QoS is funtionality most cheap routers come with so this part is probably easiest to solve. A lot of proxies come with caching functionality (with varying degrees of how "smart" the caching is) so this part is probably also something we should be able to sort out. On Windows updates ideally I would have a fairly simple box that I could set clients to download from. I know Windows 10 has the "update over LAN" feature where clients can share Windows updates and I'm not sure if this is something we can benefit from. I don't have in-depth knowledge on this but the first thing that strikes me is this scenario: Say 50 people arrive at work at the same time and an update has been launched at nighttime. Initially no client on the LAN will have the update and all of them will start downloading it, right?

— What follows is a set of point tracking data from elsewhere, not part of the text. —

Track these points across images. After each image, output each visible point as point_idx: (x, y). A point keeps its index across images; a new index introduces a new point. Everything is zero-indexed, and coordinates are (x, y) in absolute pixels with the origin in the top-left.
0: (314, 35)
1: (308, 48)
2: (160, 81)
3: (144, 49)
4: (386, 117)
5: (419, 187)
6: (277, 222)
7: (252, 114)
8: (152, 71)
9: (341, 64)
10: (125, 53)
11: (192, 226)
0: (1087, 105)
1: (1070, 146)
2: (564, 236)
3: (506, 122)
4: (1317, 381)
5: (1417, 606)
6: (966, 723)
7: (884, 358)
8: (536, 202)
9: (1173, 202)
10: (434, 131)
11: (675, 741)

Anyway all input on best way to reach our goal is much appreciated.
In advance, thank you.
 
I would force all the traffic though a proxy server. This will reduce your bandwidth to a small extent because of caching of common data. Unfortunately most things are now https so the caching does not work as well as it used to. It is fairly easy to block web sites that are not business related. There are free lists of sites and categories. Not as good as commercial ones but these subscriptions get costly....have to pay the poor guys who find all those porn sites :).

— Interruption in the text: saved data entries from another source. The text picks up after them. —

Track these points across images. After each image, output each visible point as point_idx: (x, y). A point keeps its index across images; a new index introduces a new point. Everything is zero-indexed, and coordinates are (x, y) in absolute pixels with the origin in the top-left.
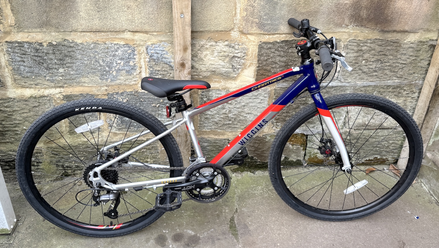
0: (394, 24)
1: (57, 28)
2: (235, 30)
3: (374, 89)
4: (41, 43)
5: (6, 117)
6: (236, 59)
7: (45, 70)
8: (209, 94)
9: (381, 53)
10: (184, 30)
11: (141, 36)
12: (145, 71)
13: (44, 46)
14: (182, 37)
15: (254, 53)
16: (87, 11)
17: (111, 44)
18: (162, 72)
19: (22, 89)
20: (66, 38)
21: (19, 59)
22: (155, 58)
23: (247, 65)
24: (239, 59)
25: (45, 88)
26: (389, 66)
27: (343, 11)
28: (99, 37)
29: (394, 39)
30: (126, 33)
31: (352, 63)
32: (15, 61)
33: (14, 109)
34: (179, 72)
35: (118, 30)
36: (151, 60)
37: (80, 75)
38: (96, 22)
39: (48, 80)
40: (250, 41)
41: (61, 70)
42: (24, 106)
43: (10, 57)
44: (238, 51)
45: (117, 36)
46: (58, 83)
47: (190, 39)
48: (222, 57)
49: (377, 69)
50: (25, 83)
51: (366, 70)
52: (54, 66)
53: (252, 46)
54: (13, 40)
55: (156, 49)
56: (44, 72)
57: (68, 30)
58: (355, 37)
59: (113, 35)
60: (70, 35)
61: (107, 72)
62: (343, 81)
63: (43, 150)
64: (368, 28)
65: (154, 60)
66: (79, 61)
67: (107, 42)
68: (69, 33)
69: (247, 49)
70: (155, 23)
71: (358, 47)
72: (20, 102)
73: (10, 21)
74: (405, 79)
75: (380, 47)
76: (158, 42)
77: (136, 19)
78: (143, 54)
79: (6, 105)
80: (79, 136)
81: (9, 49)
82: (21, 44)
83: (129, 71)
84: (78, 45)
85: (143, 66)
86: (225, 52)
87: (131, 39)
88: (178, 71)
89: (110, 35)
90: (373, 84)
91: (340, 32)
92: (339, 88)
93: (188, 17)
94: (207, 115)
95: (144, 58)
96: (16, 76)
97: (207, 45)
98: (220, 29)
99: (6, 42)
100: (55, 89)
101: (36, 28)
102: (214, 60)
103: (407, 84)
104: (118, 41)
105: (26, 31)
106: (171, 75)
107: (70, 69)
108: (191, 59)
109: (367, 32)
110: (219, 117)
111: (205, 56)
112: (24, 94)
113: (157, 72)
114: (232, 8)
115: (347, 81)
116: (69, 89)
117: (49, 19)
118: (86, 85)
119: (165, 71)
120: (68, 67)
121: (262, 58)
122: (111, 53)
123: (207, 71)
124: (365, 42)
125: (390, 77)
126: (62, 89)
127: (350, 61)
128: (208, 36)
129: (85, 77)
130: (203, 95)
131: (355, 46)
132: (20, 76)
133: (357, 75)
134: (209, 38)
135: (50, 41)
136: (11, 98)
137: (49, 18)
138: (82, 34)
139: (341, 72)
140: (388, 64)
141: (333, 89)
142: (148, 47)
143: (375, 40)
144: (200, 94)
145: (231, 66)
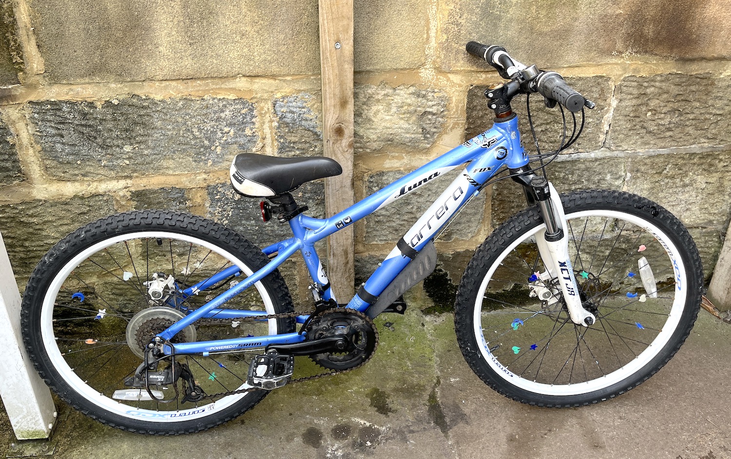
0: (703, 46)
1: (121, 75)
2: (428, 66)
3: (667, 160)
4: (92, 103)
5: (31, 233)
6: (430, 117)
7: (100, 150)
8: (381, 179)
9: (679, 98)
10: (341, 70)
11: (264, 83)
12: (270, 144)
13: (96, 108)
14: (338, 83)
15: (460, 105)
16: (172, 43)
17: (214, 99)
18: (300, 145)
19: (58, 184)
20: (136, 93)
21: (54, 132)
22: (288, 120)
23: (448, 126)
24: (434, 117)
25: (100, 181)
26: (692, 119)
27: (613, 28)
28: (192, 88)
29: (702, 72)
30: (238, 78)
31: (629, 117)
32: (46, 136)
33: (46, 219)
34: (333, 143)
35: (224, 75)
36: (282, 125)
37: (160, 156)
38: (186, 63)
39: (104, 166)
40: (453, 85)
41: (128, 148)
42: (63, 212)
43: (38, 129)
44: (433, 103)
45: (223, 86)
46: (123, 171)
47: (352, 85)
48: (404, 114)
49: (673, 125)
50: (64, 173)
51: (653, 128)
52: (114, 142)
53: (458, 94)
54: (42, 100)
55: (291, 104)
56: (97, 154)
57: (138, 78)
58: (634, 72)
59: (217, 84)
60: (142, 87)
61: (206, 148)
62: (614, 149)
63: (96, 287)
64: (656, 55)
65: (287, 125)
66: (158, 132)
67: (205, 97)
68: (141, 83)
69: (449, 99)
70: (289, 60)
71: (639, 89)
72: (56, 205)
73: (35, 66)
74: (722, 140)
75: (677, 88)
76: (294, 94)
77: (255, 54)
78: (268, 115)
79: (31, 212)
80: (158, 261)
81: (36, 115)
82: (56, 106)
83: (244, 144)
84: (156, 103)
85: (268, 136)
86: (409, 105)
87: (247, 89)
88: (331, 143)
89: (210, 84)
90: (665, 151)
91: (608, 64)
92: (608, 161)
93: (348, 47)
94: (379, 216)
95: (269, 122)
96: (48, 162)
97: (378, 94)
98: (402, 65)
99: (29, 103)
100: (116, 181)
101: (82, 76)
102: (391, 120)
103: (725, 150)
104: (225, 94)
105: (65, 82)
106: (316, 149)
107: (142, 147)
108: (353, 120)
109: (655, 62)
110: (400, 219)
111: (376, 114)
112: (62, 193)
113: (292, 145)
114: (422, 29)
115: (620, 148)
116: (141, 181)
117: (106, 61)
118: (171, 172)
119: (306, 142)
120: (139, 143)
121: (474, 113)
122: (213, 115)
123: (379, 139)
124: (652, 81)
125: (696, 138)
126: (129, 182)
127: (625, 114)
128: (381, 79)
129: (169, 159)
130: (372, 182)
131: (633, 87)
132: (55, 162)
133: (637, 137)
134: (382, 82)
135: (108, 99)
136: (40, 201)
137: (104, 59)
138: (163, 85)
139: (610, 132)
140: (691, 116)
141: (598, 163)
142: (276, 101)
143: (669, 76)
144: (366, 180)
145: (421, 130)
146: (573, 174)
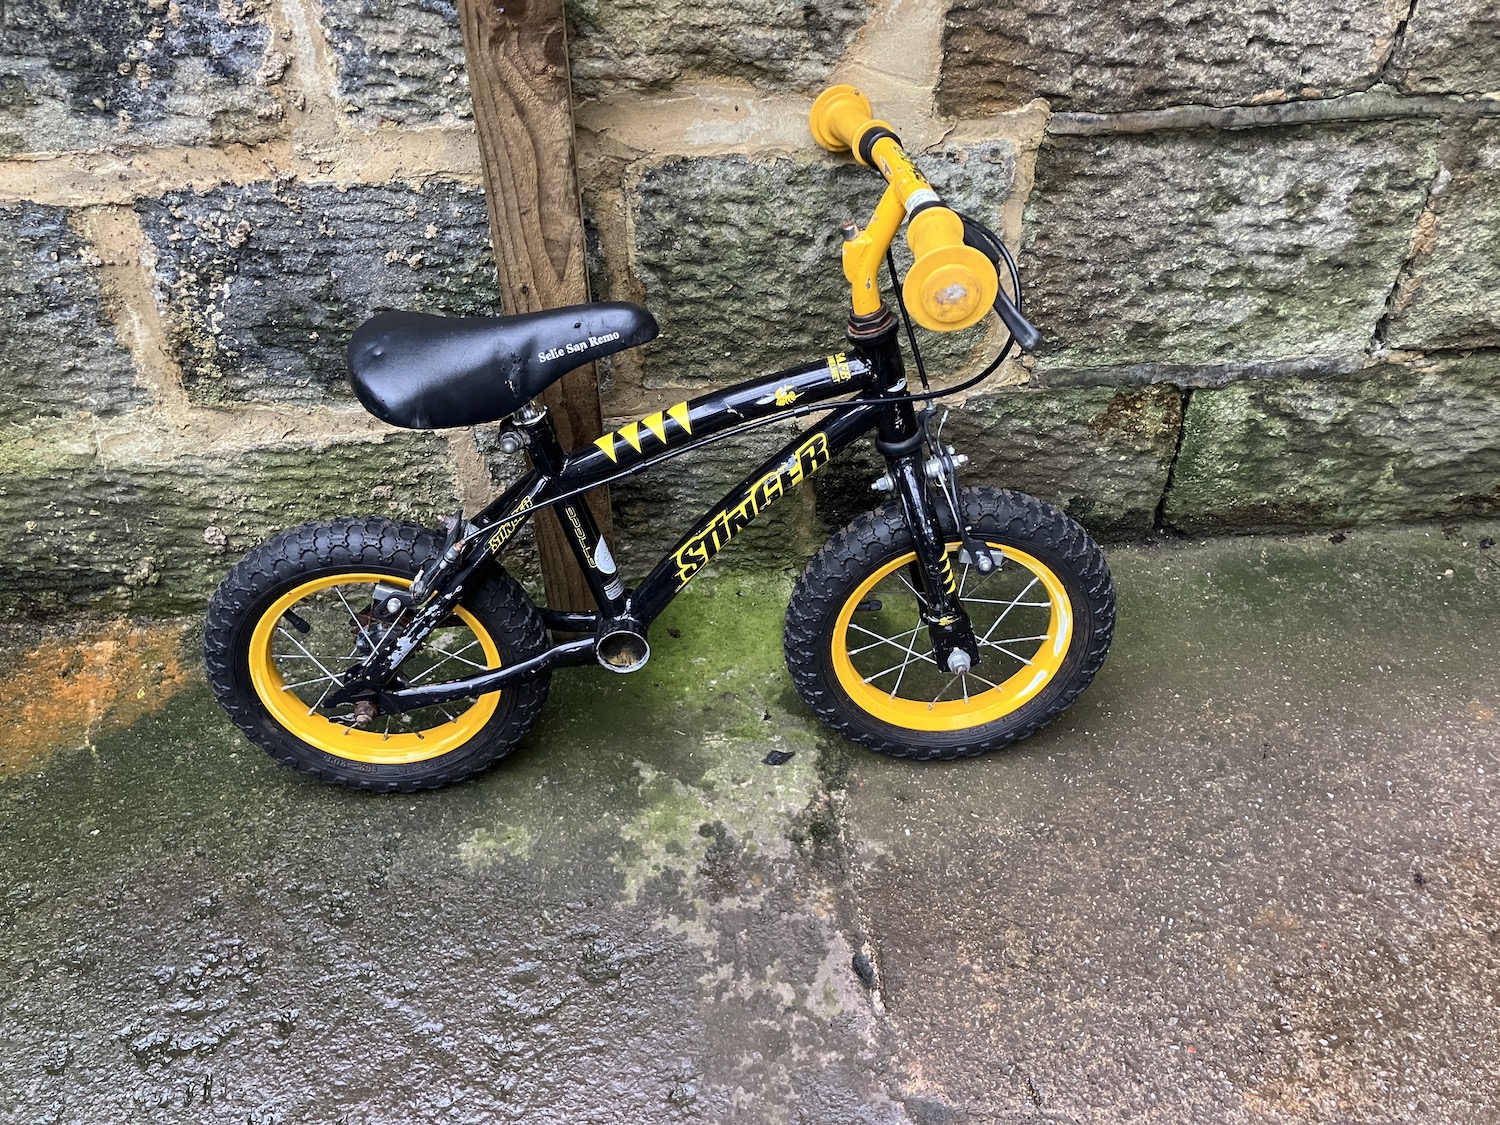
18: (409, 64)
34: (493, 41)
61: (100, 68)
85: (301, 29)
113: (383, 63)
119: (425, 54)
130: (655, 193)
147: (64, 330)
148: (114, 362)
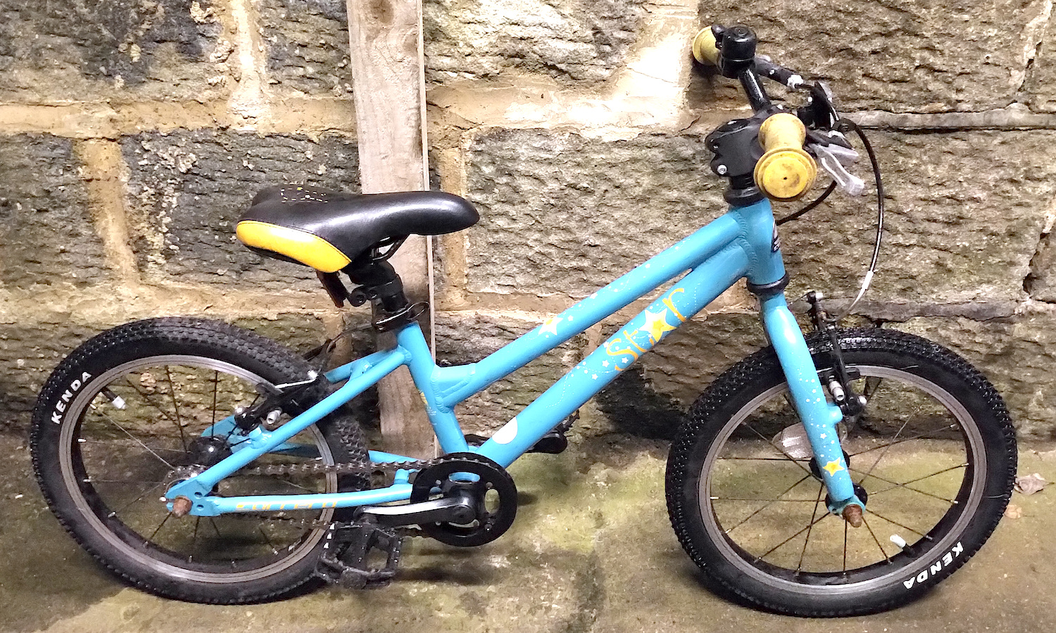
146: (937, 163)
147: (61, 223)
148: (92, 248)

I am not sure anyone has a complete list of the mircosoft servers. I have tried to block them but is constantly changes. Even if I block huge blocks of microsoft controlled ip it still finds others.

Now if you were to ensure all your machines only run on wireless you can use a option in windows 10 to mark the connection as metered. Your situation is exactly what I have seen people ask micosoft. I am using a ethernet connection to my router on a satellite which is metered. Why can't I set my connection to metered. Basically they said buy commercial licenses if you want that feature.....basically too bad we don't care.

Used to be some registry hacks to prevent it but they "fixed" those with the anniversary update. Not sure you would think that if people have the skills to hack the registry they also have the skills to know which updates they really need.

The lan stuff does not appear to work real well, not sure why maybe the machines all need to be on at the same time. Mine seem to each pull data from microsoft.

......a added thought. We force all our traffic from remote offices to the central internet connection. This is mpls but you could build vpn tunnels to a central location, maybe a hosted server. You could then buy and maintain only 1 firewall/server whatever. The remote device would be simple routers with a vpn configuration forcing all traffic to the central vpn server.